Sunlight is free, plentiful and a ready source of energy to harvest.
But while a number of technologies exist today to provide solar energy for a range of needs, other technologies have yet to be fully developed.
One that has good potential for the UAE is high-concentrating photovoltaics (HCPV) - producing electricity by using mirrors and lenses to concentrate light from the sun on to super-efficient cells.
HCPV takes up far less land space than standard photovoltaic arrays and panel fields, and can be far more efficient.
This is because it usually uses advanced multi-junction PV (photovoltaic) cells.
Each junction absorbs part of the solar spectrum, and multiple junctions can between them absorb a broad spectrum.
For instance, Boeing Spectrolab has made HCPVs that are a centimetre squares, 1,000th the size of other cells and yet able, because the energy is concentrated, to produce the same amount of power.
These cells can capture up to 43 per cent of solar energy, more than twice as much as commercial silicon PV cells.
In addition, HCPV is much less sensitive to temperature than common silicon cells, a great advantage in hot countries such as in UAE.
HCPV has a price advantage, too, as it uses only small PV panels (which are expensive), and relatively cheap concentrating optics.
Now the challenge for scientists at the Masdar Institute is to make use of the remaining 57 per cent of energy that current HCPV arrays do not capture, which is currently wasted as heat.
Working with researchers at the Massachusetts Institute of Technology, our aim is to use that thermal energy directly for power generation, cooling, desalination or other crucial functions.
We intend to do this by using tiny heat exchangers to collect the energy, and then an expander and pump to turn it into electricity.
Because HCPV takes up less space, it can be used in places where there isn't much - such as the UAE's many islands in the Arabian Gulf, remote stations or even on "urban islands", which are buildings and facilities that may be kept off the electrical grid within a city.
And with HCPV arrays being as small as a tree, they can also be mobile, providing energy like a portable generator.
We are looking into whether one could power car air conditioners or even an in-car refrigerator.
Additionally, the waste heat can be used to drive mechanical systems within the array, for desalinating water through reverse osmosis, or providing cooling with vapour-compression refrigeration. That would give us a more holistic product - one that not only provides power, but potentially water, cooling and other functions.

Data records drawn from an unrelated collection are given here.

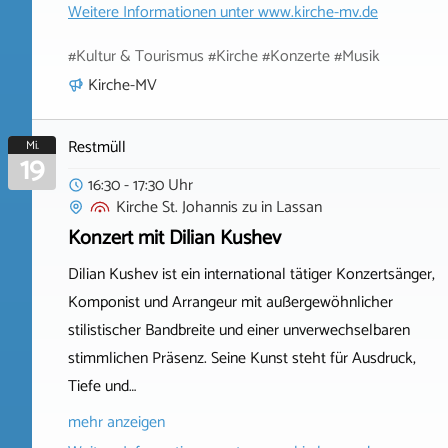
Weitere Informationen unter
www.kirche-mv.de
#Kultur & Tourismus #Kirche #Konzerte #Musik
Kirche-MV
Restmüll
Mi.
19
16:30 - 17:30 Uhr
Kirche St. Johannis zu
in
Lassan
Konzert mit Dilian Kushev
Dilian Kushev ist ein international tätiger Konzertsänger,
Komponist und Arrangeur mit außergewöhnlicher
stilistischer Bandbreite und einer unverwechselbaren
stimmlichen Präsenz. Seine Kunst steht für Ausdruck,
Tiefe und…
mehr anzeigen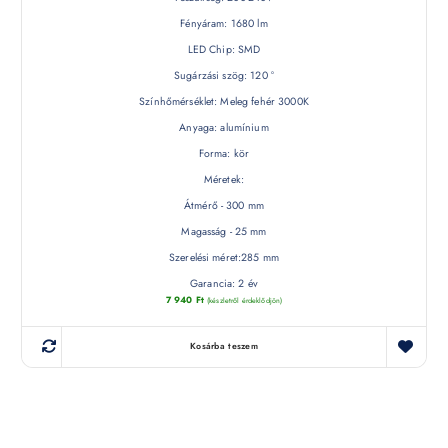
Fényáram: 1680 lm
LED Chip: SMD
Sugárzási szög: 120 °
Színhőmérséklet: Meleg fehér 3000K
Anyaga: alumínium
Forma: kör
Méretek:
Átmérő - 300 mm
Magasság - 25 mm
Szerelési méret:285 mm
Garancia: 2 év
7 940
Ft
(készletről érdeklődjön)
Kosárba teszem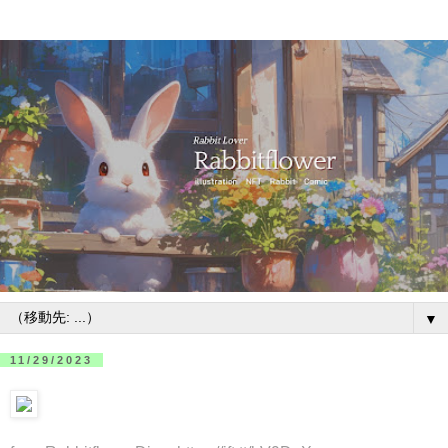
▼
11/29/2023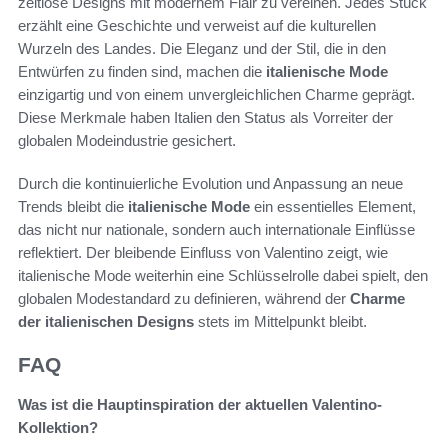
zeitlose Designs mit modernem Flair zu vereinen. Jedes Stück
erzählt eine Geschichte und verweist auf die kulturellen
Wurzeln des Landes. Die Eleganz und der Stil, die in den
Entwürfen zu finden sind, machen die
italienische Mode
einzigartig und von einem unvergleichlichen Charme geprägt.
Diese Merkmale haben Italien den Status als Vorreiter der
globalen Modeindustrie gesichert.
Durch die kontinuierliche Evolution und Anpassung an neue
Trends bleibt die
italienische Mode
ein essentielles Element,
das nicht nur nationale, sondern auch internationale Einflüsse
reflektiert. Der bleibende Einfluss von Valentino zeigt, wie
italienische Mode weiterhin eine Schlüsselrolle dabei spielt, den
globalen Modestandard zu definieren, während der
Charme
der italienischen Designs
stets im Mittelpunkt bleibt.
FAQ
Was ist die Hauptinspiration der aktuellen Valentino-
Kollektion?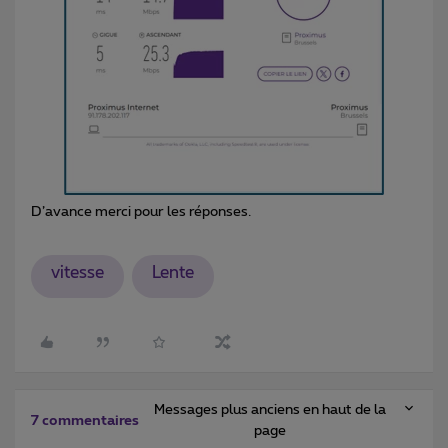
D’avance merci pour les réponses.
vitesse
Lente
Messages plus anciens en haut de la
7 commentaires
page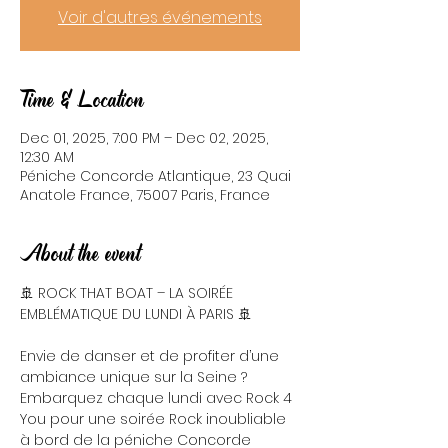
Voir d'autres événements
Time & Location
Dec 01, 2025, 7:00 PM – Dec 02, 2025,
12:30 AM
Péniche Concorde Atlantique, 23 Quai
Anatole France, 75007 Paris, France
About the event
🚢 ROCK THAT BOAT – LA SOIRÉE 
EMBLÉMATIQUE DU LUNDI À PARIS 🚢
Envie de danser et de profiter d’une 
ambiance unique sur la Seine ? 
Embarquez chaque lundi avec Rock 4 
You pour une soirée Rock inoubliable 
à bord de la péniche Concorde 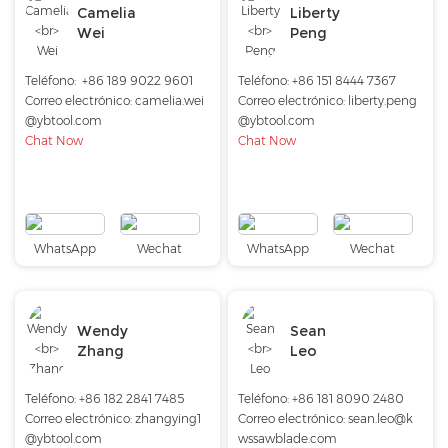
Camelia
Liberty
Wei
Peng
Teléfono:
+86 189 9022 9601
Teléfono:
+86 151 8444 7367
Correo electrónico:
camelia.wei
Correo electrónico:
liberty.peng
@ybtool.com
@ybtool.com
Chat Now
Chat Now
WhatsApp
Wechat
WhatsApp
Wechat
Wendy
Sean
Zhang
Leo
Teléfono:
+86 182 2841 7485
Teléfono:
+86 181 8090 2480
Correo electrónico:
zhangying1
Correo electrónico:
sean.leo@k
@ybtool.com
wssawblade.com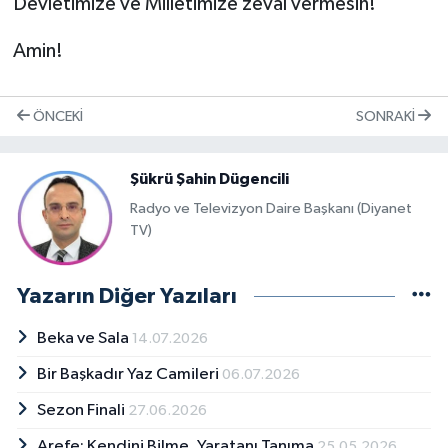
Devletimize ve Milletimize zeval vermesin!
Amin!
ÖNCEKI
SONRAKI
Şükrü Şahin Dügencili
Radyo ve Televizyon Daire Başkanı (Diyanet
TV)
Yazarın Diğer Yazıları
Beka ve Sala
14.07.2026
Bir Başkadır Yaz Camileri
06.07.2026
Sezon Finali
27.06.2026
Arefe: Kendini Bilme, Yaratanı Tanıma
25.05.2026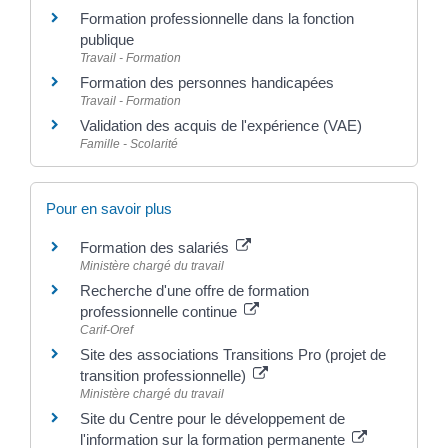
Formation professionnelle dans la fonction
publique
Travail - Formation
Formation des personnes handicapées
Travail - Formation
Validation des acquis de l'expérience (VAE)
Famille - Scolarité
Pour en savoir plus
Formation des salariés
Ministère chargé du travail
Recherche d'une offre de formation
professionnelle continue
Carif-Oref
Site des associations Transitions Pro (projet de
transition professionnelle)
Ministère chargé du travail
Site du Centre pour le développement de
l'information sur la formation permanente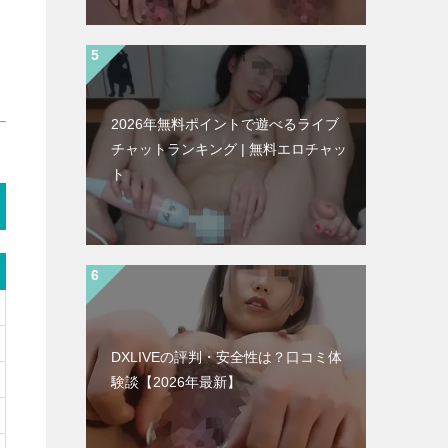
2026年無料ポイントで遊べるライブ
チャットランキング | 無料エロチャッ
ト
DXLIVEの評判・安全性は？口コミ体
験談【2026年最新】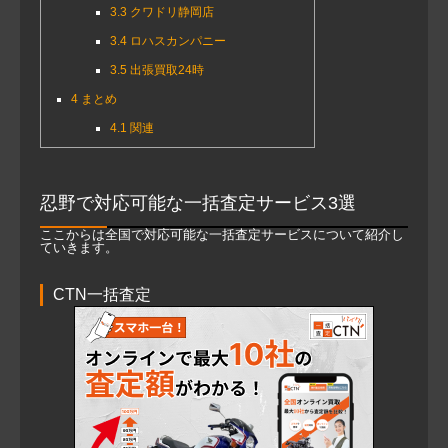
3.3
クワドリ静岡店
3.4
ロハスカンパニー
3.5
出張買取24時
4
まとめ
4.1
関連
忍野で対応可能な一括査定サービス3選
ここからは全国で対応可能な一括査定サービスについて紹介し
ていきます。
CTN一括査定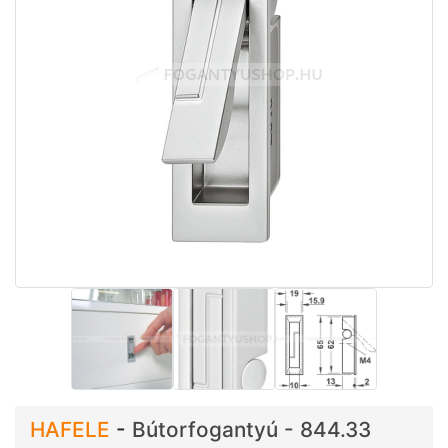
HAFELE
-
Bútorfogantyú - 844.33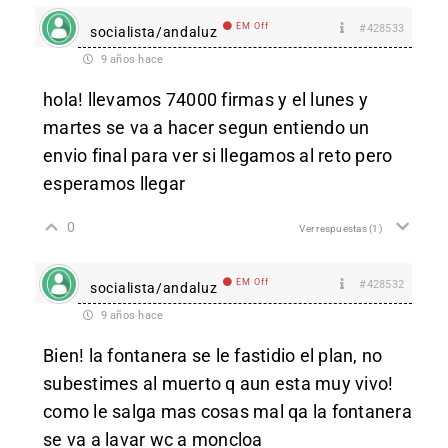
EM Off
#428533
socialista/andaluz
9 años hace
hola! llevamos 74000 firmas y el lunes y
martes se va a hacer segun entiendo un
envio final para ver si llegamos al reto pero
esperamos llegar
0
Ver respuestas
(1)
EM Off
#428532
socialista/andaluz
9 años hace
Bien! la fontanera se le fastidio el plan, no
subestimes al muerto q aun esta muy vivo!
como le salga mas cosas mal qa la fontanera
se va a lavar wc a moncloa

One aim now is to further improve the reliability and efficiency of these systems, using cutting-edge automation technology.
We want to produce arrays that can operate smoothly and without management from technicians, making them easier and more attractive for potential customers.
They need to handle the natural variation in solar energy, getting the maximum power output whatever the time of day or season with minimal effort from array owners.
It is our hope that this research will yield for Abu Dhabi a useful part of the overall sustainability puzzle that will contribute to the emirate's goal of getting 7 per cent of its energy from renewable sources by 2030.
And with the global HCPV market expected to reach US$1.6 billion (Dh5.87bn) by 2017, we also hope to provide the UAE with a revenue stream through the intellectual property and potential exports of this unique technology, which will surely find applications around the world.
Dr TieJun Zhang is an assistant professor of mechanical engineering at the Masdar Institute of Science and Technology.